Shane Grice

No. 68
- Positions: Offensive guard, tight end

Personal information
- Born: December 20, 1976 (age 49) Tupelo, Mississippi, U.S.
- Listed height: 6 ft 1 in (1.85 m)
- Listed weight: 307 lb (139 kg)

Career information
- High school: Shannon (MS)
- College: Itawamba CC Ole Miss
- NFL draft: 2001: undrafted

Career history
- Tampa Bay Buccaneers (2001)*; Chicago Bears (2001)*; Tampa Bay Buccaneers (2001); Chicago Bears (2002)*; Barcelona Dragons (2003); Chicago Bears (2003)*; Georgia Force (2004–2008);
- * Offseason or practice squad member only

Awards and highlights
- Second-team All-Arena (2008);

Career NFL statistics
- Games played: 1
- Stats at Pro Football Reference

Career AFL statistics
- Receptions: 7
- Receiving yards: 39
- Touchdowns: 1
- Tackles: 15
- Stats at ArenaFan.com

= Shane Grice =

American football player (born 1976)

Shane Grice (born December 20, 1976) is an American former professional football player who was a guard and tight end for one game in the National Football League (NFL) with the Tampa Bay Buccaneers and five seasons in the Arena Football League (AFL) for the Georgia Force.
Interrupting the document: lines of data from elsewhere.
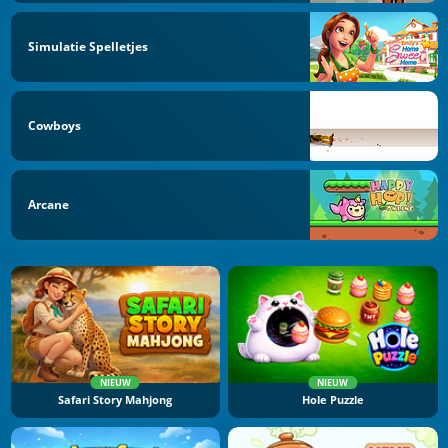
Simulatie Spelletjes
Cowboys
Arcane
NIEUW
NIEUW
Safari Story Mahjong
Hole Puzzle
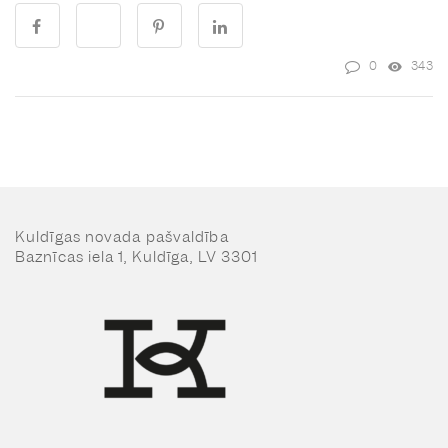
0
343
Kuldīgas novada pašvaldība
Baznīcas iela 1, Kuldīga, LV 3301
He played college football for the Ole Miss Rebels.

==Early life and education==
Shane Grice was born on December 20, 1976, in Tupelo, Mississippi. He attended Shannon High School, graduating in c. 1997, before joining the Itawamba Community College, where he played one season in football. In 1998, he transferred to the University of Mississippi, where he played three seasons for their Ole Miss Rebels football team. Grice was a starter in 26 games for the Rebels, and helped them have the seventh-fewest sacks given up in the nation as a senior.

==Professional career==
After going unselected in the 2001 NFL draft, Grice was signed by the Tampa Bay Buccaneers as an undrafted free agent. He was released at the final roster cuts on August 27.

Grice was later signed to the practice squad of the Chicago Bears, before being re-signed to the active roster by the Buccaneers on September 26. He spent seven games on the inactive list before being released. Grice was later signed to the Buccaneers practice squad, before being promoted to the active roster for the season finale against the Philadelphia Eagles. He made his NFL debut in the game. He was released by the Buccaneers after the third preseason game in August .
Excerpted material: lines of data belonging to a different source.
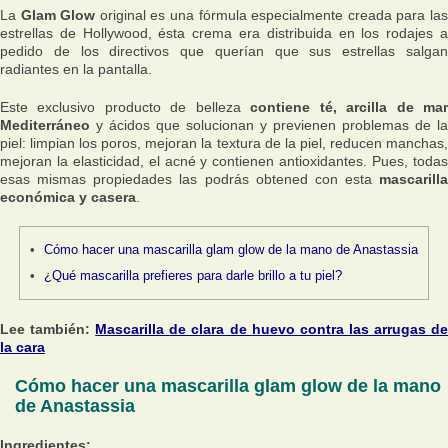
La
Glam Glow
original es una fórmula especialmente creada para la
estrellas de Hollywood, ésta crema era distribuida en los rodajes a
pedido de los directivos que querían que sus estrellas salgan
radiantes en la pantalla.
Este exclusivo producto de belleza
contiene té, arcilla de ma
Mediterráneo
y ácidos que solucionan y previenen problemas de la
piel: limpian los poros, mejoran la textura de la piel, reducen manchas,
mejoran la elasticidad, el acné y contienen antioxidantes. Pues, todas
esas mismas propiedades las podrás obtened con esta
mascarilla
económica y casera
.
Cómo hacer una mascarilla glam glow de la mano de Anastassia
¿Qué mascarilla prefieres para darle brillo a tu piel?
Lee también:
Mascarilla de clara de huevo contra las arrugas d
la cara
Cómo hacer una mascarilla glam glow de la mano
de Anastassia
Ingredientes:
Near the end of the 2002 season, Grice was signed to the practice squad of the Chicago Bears, but did not appear in any games.

In 2003, Grice was sent to the Barcelona Dragons of NFL Europe, where he appeared in ten games, nine as a starter. He returned to the Bears following the NFL Europe season end, but did not make the final roster.

In 2004, Grice was signed by the Georgia Force of the Arena Football League (AFL). In his first season with the team, he appeared in all 11 games, making 9.5 tackles, a sack, and a fumble recovery. He was also used as a tight end, and made one catch for six yards. He ended up playing five seasons with the Force, earning second-team All-Arena honors in 2008, his last season, after starting all 16 games. He finished his career with seven catches for 39 yards and a touchdown on offense, and 15 tackles on defense.